A recent study showed that the self‐aggregation of IRS via its COOH‐terminal IDR triggers LLPS and the formation of signalosomes containing PI3K and Grb2 8 . Furthermore, a mutation of IRS (G972R in IRS1) that is located in this IDR and is associated with the risk of type 2 diabetes impairs the self‐aggregation of IRS and signalosome formation. In addition to PI3K and Grb2, IRS binds to many other signaling proteins, including NCK1, CRK, and Fyn. These IRS binding proteins also contain IDRs that connect protein‐interacting domains such as SH2 and SH3 domains and which likely contribute to aggregation and condensation of multiple signaling proteins (Figure 2a). The structural features of these proteins may therefore contribute to IRS‐mediated LLPS and signalosome formation. Given these considerations, the old‐fashioned scheme for illustrating the interaction of IRS with its binding partners (Figure 2b) should be revised to take into account signalosome formation (Figure 2c).

Figure 2.

Figure 2

IRS binding proteins. (a) Three‐dimensional structures of IRS binding proteins. (b) Conventional schematic representation of IRS‐mediated signal transduction. (c) Conceptual diagram of signal transduction mediated by IRS‐dependent signalosome formation.

The transcription factor FOXO1 is also notable for its high content of nonstructured regions (Figure 1). Whereas a small deoxyribonucleic acid (DNA) binding domain (the Forkhead domain) possesses a tertiary structure, most other regions of the protein appear to have no defined structure. Most transcriptional factors and cofactors possess long IDRs, with recent studies having revealed that the aggregation of nuclear proteins mediated by such IDRs results in LLPS that promotes transcriptional regulation by increasing the density and facilitating the proper placement of these proteins 9 . AKT‐mediated phosphorylation of FOXO1 results in its export from the nucleus to the cytosol. Given that the phosphorylation sites reside in IDRs and that phosphorylation of IDRs is thought to influence LLPS 10 , such LLPS might play a role in the AKT‐mediated regulation of FOXO1.

Whereas they are shorter than those of IRS or FOXO1, both PDE3B and AS160, which are also substrates of AKT, possess relatively long IDRs (Figure 1). Evidence suggests that 14–3‐3, a small protein that binds to various phosphorylated proteins, regulates the function of both PDE3B 11 and AS160 12 through direct binding. Whereas 14–3‐3 itself possesses a rigid structure, the binding motifs for 14–3‐3 in other proteins, including PDE3B and AS160, exist mostly within IDRs. 14–3‐3 is thought to serve as a linker for different IDRs by undergoing self‐dimerization, and has thus been implicated in the induction of LLPS 13 . It will be of interest to examine whether LLPS contributes to insulin signaling mediated by PDE3B and AS160.

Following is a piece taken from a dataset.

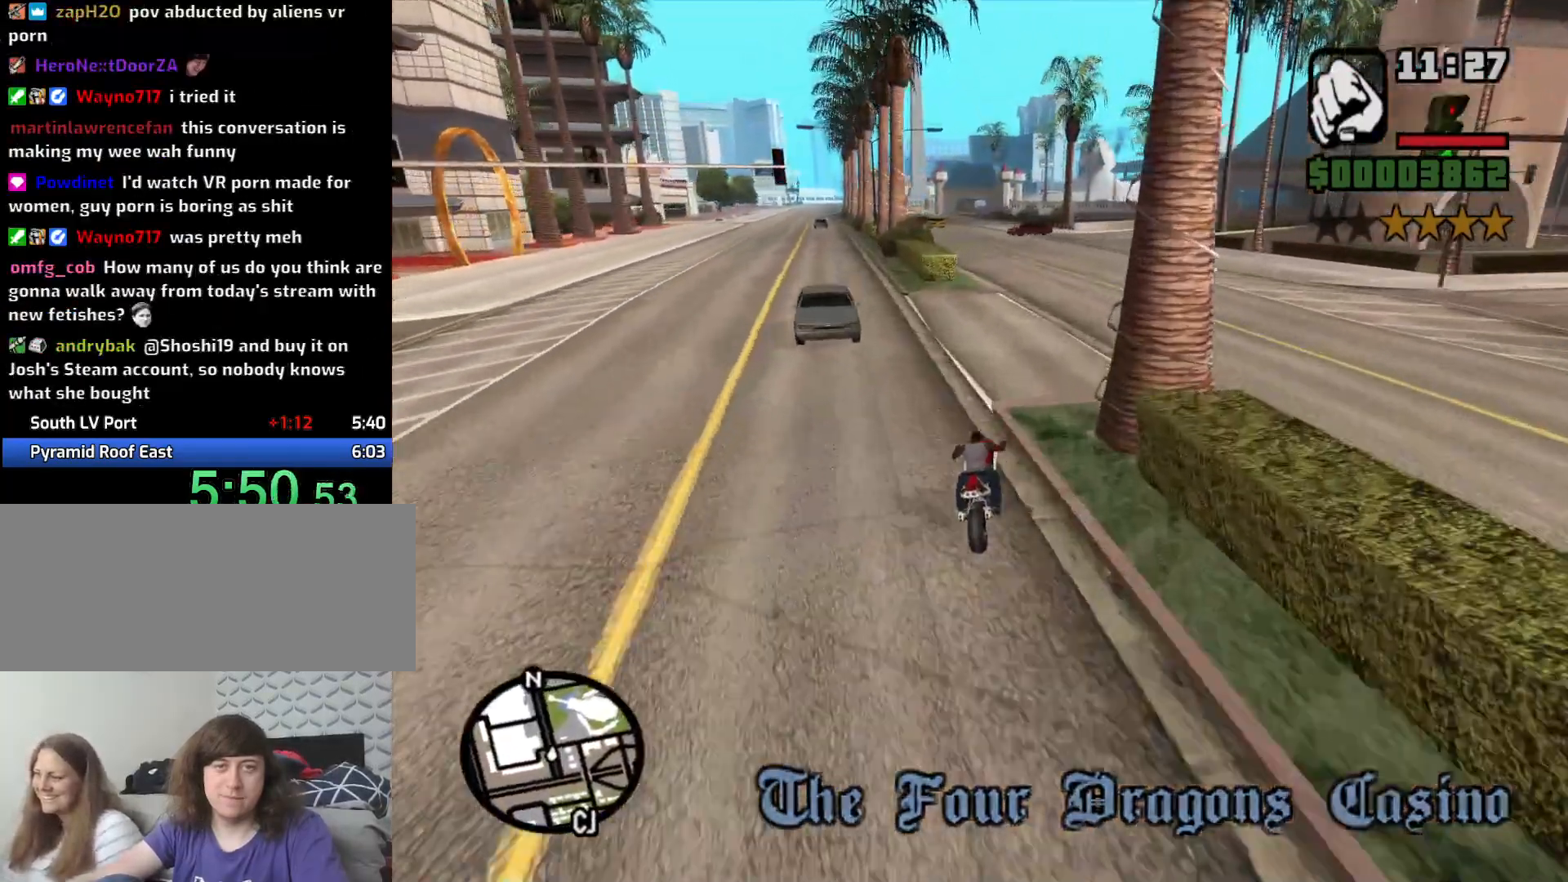
{"keys": ["2", "w"], "mouse": [], "events": [[83, "2", "down"], [166, "2", "up"], [266, "2", "down"], [366, "2", "up"], [450, "2", "down"]]}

The predicted structures that are now readily accessible in the AlphaFold database provide novel insight into the functions and interactions of proteins of interest. It should be noted, however, that Alphafold2 does not always accurately discriminate between structured and nonstructured regions. The possibility that regions predicted to be unstructured may actually have a specific rigid structure therefore cannot be completely excluded. Despite this limitation, Alphafold2 has shed light on aspects of the protein landscape that had previously remained in the dark. Looking at the structures of multiple proteins in one view, as in this article, provides a notion of functional differences and interactions among such proteins that participate in a given pathway and may therefore lead to new scientific discoveries. AI technology in this field will undoubtedly evolve rapidly and may soon be able to predict not only protein structure but also the interactions among all proteins in a given signaling pathway at a detailed spatiotemporal level, including whether such proteins undergo LLPS. Such technological progress will not eliminate the role of the scientist, but it will alter the direction of his or her work, as is the case for all endeavors affected by innovative AI technology.

DISCLOSURE

The author declares no conflict of interest.

Supporting information

Data S1 Information for proteins of the insulin signaling pathway.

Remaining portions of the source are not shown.